Sunday, June 24, 2012

Title: Families Planning Forward: Wholistically Processing a Rich Life

Woodrow Wilson (Gaylord National Harbor)
Susan Ann Murphy, PhD, APRN, WHNP , Division of Nursing, Rivier College, Nashua, NH

Discipline: Women’s Health (WH)

Learning Objectives:
  1. Identify the purposes of conducting The Aftermath study related to establishing trustworthiness of the original data retrospectively
  2. Present the voices of the women balancing multiple roles as they reflect back on their balancing process
  3. Discuss these findings in relation to current literature on women’s role balancing.Discuss these findings in relation to current literature on women’s role balancing.
Submission Description:
Objective:

This study is a follow-up to a qualitative study undertaken 15 years prior examining women’s experiences in multiple role balancing. At the time of the original study, which was completed in 1994, women were entering the work force in record numbers. These women found themselves raising children in a different world than when they grew up, when the majority of women stayed home with the children, and the father was the breadwinner. Professional women were forced to make choices between conflicting demands of career and family and a prevalent theme in the literature focused on their feeling stressed and guilty. Societal change has evolved relative to the emerging employment trends of today’s working mothers. In fact, the percentage of women in the workforce has actually been declining since entering the new millennium, a pattern that has not been demonstrated since the middle seventies (US Department of Labor, 2005).
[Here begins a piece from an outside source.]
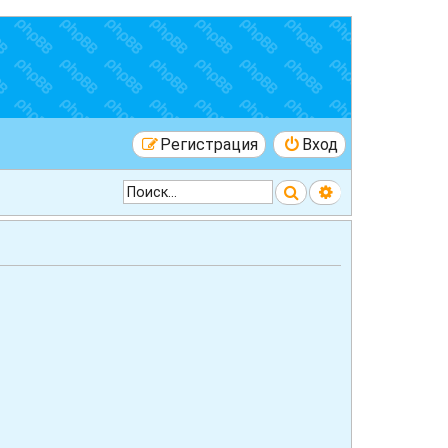
Регистрация
Вход
Поиск
Расширенный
Design: The research design for the original and this aftermath study is Grounded Theory based on Symbolic Interaction Theory.

Setting: Original and follow-up study participants were interviewed in either their home, at work or both.

Patients/Participants:     A purposive sample of 17 women representing diverse professions, married and mothering at least one child under six were interviewed, and, upon analysis, a number of common themes developed, from which emerged three general caTtegories: Wholistic Management, Support Resource Fit and Balance as Process. Ultimately, the theory generated was entitled Women’s Experiences Balancing Multiple Roles: Wholistically Processing On-Going Acceptable Peace (Murphy, 1994). Seven of the original study participants were re-interviewed as to their continued experiences in balancing multiple roles.            

Methods:  These findings were compared to current research in multiple role balancing, as well as with the findings from the original study.

Results: The aftermath study validated the thematic analysis and confirmed the findings of the original study. Additionally, due to emergence of new data from a retrospective view, the theme regarding spousal involvement was renamed, now Spouse as Partner, and reconfigured, and two new themes emerged: Using Diverse Resources and Import/Need to Work. In accordance, the original categories have been adjusted, and the evolving theory has been revisioned based on a developmental perspective, and is now titled Families Planning Forward: Wholistically Processing a Rich Life.

Conclusion/Implications for nursing practice:  Knowing that stress can lead to the development of adverse health concerns, an enlightened understanding of the actual experiences is essential in providing health care to this patient population.